I believe the author assumes that it's clear to the reader that there is a distinction between how a mathematical object is defined, and how it's computationally used. A polynomial can be defined as a power series, but it's not how they are computationally used. In this sense, the author was mistaken.

But it's not that the problems are "circumvented", in the sense that it's a kind of a hack or a patch, but they are solved, in the sense that there is a systematic way to correctly compute with polynomials.


Replies

constantcryingyesterday at 12:35 PM

>But it's not that the problems are "circumvented", in the sense that it's a kind of a hack or a patch, but they are solved, in the sense that there is a systematic way to correctly compute with polynomials.

But the author does not even acknowledge that there is a wrong way. He claims that it is just a "MYTH" that polynomials have huge problems.

Read the article, nowhere does the author acknowledge that these numerical issues exist at all. Nowhere does the author talk about why the specific methods he uses work or even acknowledge that had he used a naive approach and written the polynomials as a power series over a large interval everything would have fallen apart.

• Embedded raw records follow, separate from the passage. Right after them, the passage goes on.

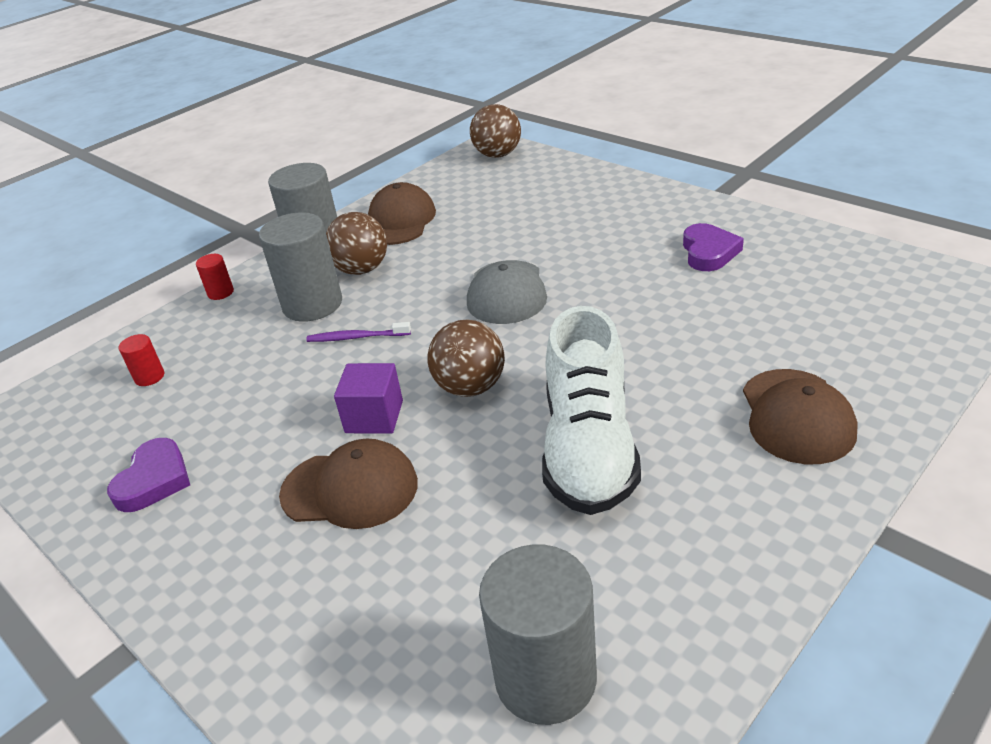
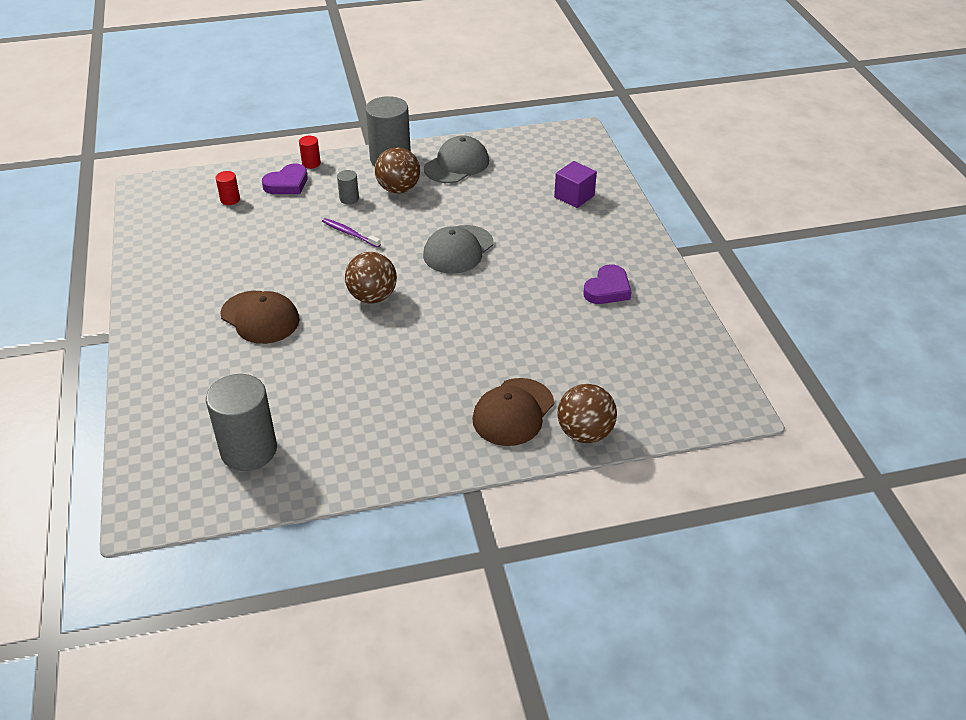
camera: 30 degrees right, 5 degrees up
purple heart [107,438,190,512] -> purple heart moved to [262,163,308,194]
grey cylinder [259,212,342,322] -> grey cylinder [337,170,359,204], size x0.45
purple cube [334,363,403,434] -> purple cube moved to [554,161,597,208]
brown cap [368,182,436,245] -> grey cap [424,135,489,183]
brown ball [470,104,521,158] -> brown ball moved to [557,384,617,443]
white shoe [542,306,641,515] -> none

Surely the "MYTH" that high degree polynomials are dangerous is not a myth. Concrete examples where naive approaches fail are trivially easy to find.

Again. I think you are missing the point entirely. I am not saying that these Fourier type projections are "wrong" or "bad" or "numerically unstable" or that you can't write an article about those or that high degree polynomials are impossible to work with.

I am saying that if you claim that it is a "MYTH" that high degree polynomials are dangerous, you should mention why people think that is the case and why your method works. Everything else seems totally disingenuous.